![]() U.S. special envoy on North Korea |
Staff Reporter
The United States and North Korea reached a common understanding on the need for the resumption of the tortuous six-party denuclearization talks, a U.S. special envoy said Thursday.
But Stephen Bosworth, U.S. representative for North Korea policy, said it will take time to see when and how the North returns to the six-party forum.
"We identified some common understanding on the role of the six-party talks and the importance of the implementation of the 2005 Joint Statement," he told reporters after returning to Seoul from a three-day trip to Pyongyang.
The envoy's talks in North Korea were the first high-level contact between Washington and Pyongyang since President Barack Obama took office in January.
Bosworth said in Pyongyang, he met with First Vice Foreign Minister Kang Sok-ju and top nuclear envoy Kim Kye-gwan.
He said he did not ask for a meeting with North Korean leader Kim Jong-il.
"I believe that this visit and my conversations in Pyongyang were very useful," Bosworth said. "We were able to exchange views in a candid and business-like fashion."
When asked about any letter from President Obama, he said, "In fact, I am the message."
"I communicated President Obama's view that the complete denuclearization of the Korean Peninsula is the fundamental undertaking of the six-party talks, if resumed," he said.
As President Obama has made clear, he continued, the United States is ready to work with its allies and partners in the region to offer North Korea a different future.
He urged North Korea to "choose the door for dialogue and the six-party talks and take irreversible steps for the denuclearization of the Korean Peninsula."
Bosworth said, however, it remains to be seen when and how Pyongyang will return to the talks.
Further consultations have yet to be determined, he added.
Prof.

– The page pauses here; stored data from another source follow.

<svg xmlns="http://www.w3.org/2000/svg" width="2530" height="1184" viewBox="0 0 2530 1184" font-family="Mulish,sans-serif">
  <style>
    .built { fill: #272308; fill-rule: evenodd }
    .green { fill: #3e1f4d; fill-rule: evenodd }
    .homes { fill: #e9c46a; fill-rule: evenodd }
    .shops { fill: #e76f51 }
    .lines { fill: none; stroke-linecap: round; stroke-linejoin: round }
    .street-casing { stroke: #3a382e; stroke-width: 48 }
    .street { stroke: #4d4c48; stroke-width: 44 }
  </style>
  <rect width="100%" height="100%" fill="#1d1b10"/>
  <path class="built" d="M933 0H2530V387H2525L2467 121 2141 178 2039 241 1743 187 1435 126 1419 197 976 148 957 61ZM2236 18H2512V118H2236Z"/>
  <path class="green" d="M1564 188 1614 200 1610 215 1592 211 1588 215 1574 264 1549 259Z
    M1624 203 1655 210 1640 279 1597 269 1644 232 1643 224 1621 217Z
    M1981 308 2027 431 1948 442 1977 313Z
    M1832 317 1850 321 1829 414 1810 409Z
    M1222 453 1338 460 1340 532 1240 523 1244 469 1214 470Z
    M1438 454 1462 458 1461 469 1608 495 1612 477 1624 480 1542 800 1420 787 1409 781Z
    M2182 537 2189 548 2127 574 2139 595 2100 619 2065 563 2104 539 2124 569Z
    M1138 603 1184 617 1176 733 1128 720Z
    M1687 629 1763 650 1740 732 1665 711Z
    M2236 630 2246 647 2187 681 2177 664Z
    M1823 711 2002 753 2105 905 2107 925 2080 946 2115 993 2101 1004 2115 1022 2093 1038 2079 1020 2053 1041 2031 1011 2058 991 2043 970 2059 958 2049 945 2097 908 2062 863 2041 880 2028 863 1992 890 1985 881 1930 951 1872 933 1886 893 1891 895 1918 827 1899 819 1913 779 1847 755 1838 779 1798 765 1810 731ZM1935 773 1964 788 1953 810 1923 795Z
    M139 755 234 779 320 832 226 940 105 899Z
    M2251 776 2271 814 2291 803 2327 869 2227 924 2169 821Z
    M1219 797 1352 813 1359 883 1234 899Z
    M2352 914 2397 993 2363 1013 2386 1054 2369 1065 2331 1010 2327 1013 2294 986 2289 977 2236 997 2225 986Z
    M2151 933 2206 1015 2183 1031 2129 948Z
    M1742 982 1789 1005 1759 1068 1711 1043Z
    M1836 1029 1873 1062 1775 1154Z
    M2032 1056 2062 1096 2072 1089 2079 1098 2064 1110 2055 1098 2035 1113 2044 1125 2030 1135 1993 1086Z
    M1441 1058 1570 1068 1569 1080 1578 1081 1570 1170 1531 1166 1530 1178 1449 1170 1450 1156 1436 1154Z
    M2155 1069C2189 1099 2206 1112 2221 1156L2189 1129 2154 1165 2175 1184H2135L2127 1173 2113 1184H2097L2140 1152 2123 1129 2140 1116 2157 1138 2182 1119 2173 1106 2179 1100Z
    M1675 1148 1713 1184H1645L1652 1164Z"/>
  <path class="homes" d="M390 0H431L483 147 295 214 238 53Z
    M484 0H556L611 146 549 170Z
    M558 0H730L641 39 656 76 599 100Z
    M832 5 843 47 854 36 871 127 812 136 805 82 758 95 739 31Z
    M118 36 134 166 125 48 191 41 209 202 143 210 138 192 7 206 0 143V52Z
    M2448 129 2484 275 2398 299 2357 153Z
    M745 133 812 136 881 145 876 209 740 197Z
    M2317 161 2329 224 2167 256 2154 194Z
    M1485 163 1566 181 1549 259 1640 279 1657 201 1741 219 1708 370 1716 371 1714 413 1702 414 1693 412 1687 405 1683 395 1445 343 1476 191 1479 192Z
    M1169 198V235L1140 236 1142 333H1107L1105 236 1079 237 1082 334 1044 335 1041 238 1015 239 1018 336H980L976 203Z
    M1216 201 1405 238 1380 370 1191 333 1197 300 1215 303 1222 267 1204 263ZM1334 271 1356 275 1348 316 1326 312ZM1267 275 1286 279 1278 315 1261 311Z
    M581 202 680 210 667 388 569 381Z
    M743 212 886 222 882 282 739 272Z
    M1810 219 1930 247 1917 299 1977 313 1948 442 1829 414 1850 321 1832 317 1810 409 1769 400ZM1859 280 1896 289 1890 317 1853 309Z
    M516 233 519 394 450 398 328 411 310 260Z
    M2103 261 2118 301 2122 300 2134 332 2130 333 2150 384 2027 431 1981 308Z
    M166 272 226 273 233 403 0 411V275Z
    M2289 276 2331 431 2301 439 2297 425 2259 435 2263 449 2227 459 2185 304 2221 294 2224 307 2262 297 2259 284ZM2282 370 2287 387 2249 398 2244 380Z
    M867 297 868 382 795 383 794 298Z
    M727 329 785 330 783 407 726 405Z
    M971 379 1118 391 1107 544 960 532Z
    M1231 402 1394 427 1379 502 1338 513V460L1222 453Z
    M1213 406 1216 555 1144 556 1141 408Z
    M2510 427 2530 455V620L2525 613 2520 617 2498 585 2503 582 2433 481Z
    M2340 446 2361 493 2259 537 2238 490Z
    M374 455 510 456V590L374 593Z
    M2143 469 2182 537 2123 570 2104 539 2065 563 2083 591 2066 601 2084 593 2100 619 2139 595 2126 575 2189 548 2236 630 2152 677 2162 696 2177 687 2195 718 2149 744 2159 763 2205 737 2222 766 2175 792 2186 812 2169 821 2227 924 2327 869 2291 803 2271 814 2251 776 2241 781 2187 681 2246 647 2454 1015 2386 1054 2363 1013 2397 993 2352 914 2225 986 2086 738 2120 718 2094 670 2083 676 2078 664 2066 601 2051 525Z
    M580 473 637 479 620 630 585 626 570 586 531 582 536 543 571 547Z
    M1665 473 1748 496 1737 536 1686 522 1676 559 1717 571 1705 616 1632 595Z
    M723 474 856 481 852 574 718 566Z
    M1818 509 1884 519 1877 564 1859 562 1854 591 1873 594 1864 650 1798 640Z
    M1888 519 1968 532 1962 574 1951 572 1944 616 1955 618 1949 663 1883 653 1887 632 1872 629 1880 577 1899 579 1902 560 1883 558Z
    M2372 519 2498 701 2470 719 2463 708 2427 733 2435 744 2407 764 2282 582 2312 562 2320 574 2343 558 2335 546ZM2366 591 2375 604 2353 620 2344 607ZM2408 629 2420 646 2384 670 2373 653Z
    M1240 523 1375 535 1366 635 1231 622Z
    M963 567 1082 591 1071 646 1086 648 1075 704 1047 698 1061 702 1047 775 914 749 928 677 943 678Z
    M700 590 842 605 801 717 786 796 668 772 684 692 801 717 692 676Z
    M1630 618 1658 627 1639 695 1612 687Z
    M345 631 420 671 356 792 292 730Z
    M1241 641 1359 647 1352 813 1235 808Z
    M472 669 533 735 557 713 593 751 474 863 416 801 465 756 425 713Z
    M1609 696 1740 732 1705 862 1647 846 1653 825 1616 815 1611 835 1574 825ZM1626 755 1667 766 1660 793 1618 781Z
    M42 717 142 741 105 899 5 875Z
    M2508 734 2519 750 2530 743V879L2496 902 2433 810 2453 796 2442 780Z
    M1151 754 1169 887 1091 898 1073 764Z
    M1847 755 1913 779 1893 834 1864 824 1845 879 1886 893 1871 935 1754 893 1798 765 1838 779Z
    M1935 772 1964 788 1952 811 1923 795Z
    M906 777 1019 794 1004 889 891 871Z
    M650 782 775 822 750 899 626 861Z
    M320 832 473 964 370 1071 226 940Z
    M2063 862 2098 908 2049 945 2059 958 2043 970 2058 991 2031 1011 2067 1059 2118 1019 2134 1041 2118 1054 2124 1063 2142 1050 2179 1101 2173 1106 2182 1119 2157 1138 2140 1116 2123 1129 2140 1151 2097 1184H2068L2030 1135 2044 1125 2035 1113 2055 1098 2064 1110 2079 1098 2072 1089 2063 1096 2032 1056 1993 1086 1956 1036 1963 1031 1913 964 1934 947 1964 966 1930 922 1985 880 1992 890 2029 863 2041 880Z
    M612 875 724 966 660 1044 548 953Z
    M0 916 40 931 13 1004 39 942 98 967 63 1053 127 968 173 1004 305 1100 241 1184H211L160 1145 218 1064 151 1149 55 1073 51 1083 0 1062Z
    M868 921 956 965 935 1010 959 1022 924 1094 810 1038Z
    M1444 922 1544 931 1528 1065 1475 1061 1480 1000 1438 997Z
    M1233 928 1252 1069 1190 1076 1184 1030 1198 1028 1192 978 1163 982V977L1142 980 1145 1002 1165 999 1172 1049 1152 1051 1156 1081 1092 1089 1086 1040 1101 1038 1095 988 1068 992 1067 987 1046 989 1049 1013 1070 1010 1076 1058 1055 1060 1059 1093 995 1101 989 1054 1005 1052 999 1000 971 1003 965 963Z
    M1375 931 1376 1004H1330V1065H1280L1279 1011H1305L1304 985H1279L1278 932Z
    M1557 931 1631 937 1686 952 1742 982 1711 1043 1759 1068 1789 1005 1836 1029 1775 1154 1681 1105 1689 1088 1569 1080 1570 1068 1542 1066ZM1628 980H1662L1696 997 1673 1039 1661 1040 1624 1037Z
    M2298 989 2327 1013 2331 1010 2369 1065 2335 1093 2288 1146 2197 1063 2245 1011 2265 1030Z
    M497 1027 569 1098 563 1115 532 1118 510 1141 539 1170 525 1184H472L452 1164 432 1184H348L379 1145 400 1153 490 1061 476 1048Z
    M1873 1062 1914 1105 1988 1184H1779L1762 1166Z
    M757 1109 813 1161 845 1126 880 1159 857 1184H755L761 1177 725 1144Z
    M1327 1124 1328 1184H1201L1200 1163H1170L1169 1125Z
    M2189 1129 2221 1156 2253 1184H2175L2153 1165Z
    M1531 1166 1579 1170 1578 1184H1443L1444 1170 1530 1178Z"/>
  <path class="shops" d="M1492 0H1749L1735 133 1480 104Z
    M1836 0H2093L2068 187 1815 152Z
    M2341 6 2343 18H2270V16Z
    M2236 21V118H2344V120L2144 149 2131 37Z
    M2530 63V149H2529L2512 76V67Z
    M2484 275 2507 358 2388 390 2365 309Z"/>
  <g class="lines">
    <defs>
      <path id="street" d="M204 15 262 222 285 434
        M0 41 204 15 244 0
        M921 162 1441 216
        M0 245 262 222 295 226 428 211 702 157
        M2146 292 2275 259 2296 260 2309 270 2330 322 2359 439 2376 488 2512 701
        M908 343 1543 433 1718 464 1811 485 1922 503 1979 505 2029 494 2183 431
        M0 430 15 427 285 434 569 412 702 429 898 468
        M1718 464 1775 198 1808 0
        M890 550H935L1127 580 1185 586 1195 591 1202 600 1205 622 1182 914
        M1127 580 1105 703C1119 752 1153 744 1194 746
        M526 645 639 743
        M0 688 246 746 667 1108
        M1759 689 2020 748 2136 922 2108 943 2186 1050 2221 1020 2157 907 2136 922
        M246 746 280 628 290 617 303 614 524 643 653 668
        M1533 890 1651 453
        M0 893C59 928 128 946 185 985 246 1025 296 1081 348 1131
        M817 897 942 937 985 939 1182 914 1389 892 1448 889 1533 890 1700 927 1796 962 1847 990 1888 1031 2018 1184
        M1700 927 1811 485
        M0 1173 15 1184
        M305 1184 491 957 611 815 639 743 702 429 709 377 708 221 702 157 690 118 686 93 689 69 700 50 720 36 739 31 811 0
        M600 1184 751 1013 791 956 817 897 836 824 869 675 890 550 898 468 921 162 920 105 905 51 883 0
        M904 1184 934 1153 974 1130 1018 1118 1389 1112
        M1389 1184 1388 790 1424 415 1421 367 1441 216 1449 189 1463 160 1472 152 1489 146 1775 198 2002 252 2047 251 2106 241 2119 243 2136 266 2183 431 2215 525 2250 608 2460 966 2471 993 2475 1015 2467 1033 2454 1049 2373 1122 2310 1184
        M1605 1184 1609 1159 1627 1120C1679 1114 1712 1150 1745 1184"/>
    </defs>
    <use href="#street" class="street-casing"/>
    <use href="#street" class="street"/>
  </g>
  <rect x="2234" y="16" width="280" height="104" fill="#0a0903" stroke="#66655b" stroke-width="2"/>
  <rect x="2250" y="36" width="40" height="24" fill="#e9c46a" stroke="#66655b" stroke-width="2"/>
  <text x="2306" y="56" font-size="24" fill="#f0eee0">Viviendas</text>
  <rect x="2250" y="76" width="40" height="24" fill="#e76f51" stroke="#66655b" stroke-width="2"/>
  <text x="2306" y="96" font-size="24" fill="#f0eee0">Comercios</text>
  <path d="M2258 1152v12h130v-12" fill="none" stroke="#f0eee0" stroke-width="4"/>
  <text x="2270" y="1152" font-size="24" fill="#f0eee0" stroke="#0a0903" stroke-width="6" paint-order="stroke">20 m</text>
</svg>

Yang Moo-jin at the University of North Korean Studies in Seoul said the United States appeared to be satisfied with the meeting results.
"Bosworth said they were exploratory talks, not negotiations, and the two sides reached a common understanding on the resumption," he told The Korea Times. "So, I think the United States would feel satisfied with the results."
When to resume the six-way meeting is now up to other member states, especially South Korea and Japan, he added.
Bosworth will travel to China, Friday; Japan, Saturday; and Russia, Sunday to brief them on his North Korea trip, before returning home Tuesday.
In the 2005 statement adopted at the fourth round of the six-way talks, the North promised to abandon all nuclear weapons and existing nuclear programs and return to the nuclear Non-Proliferation Treaty.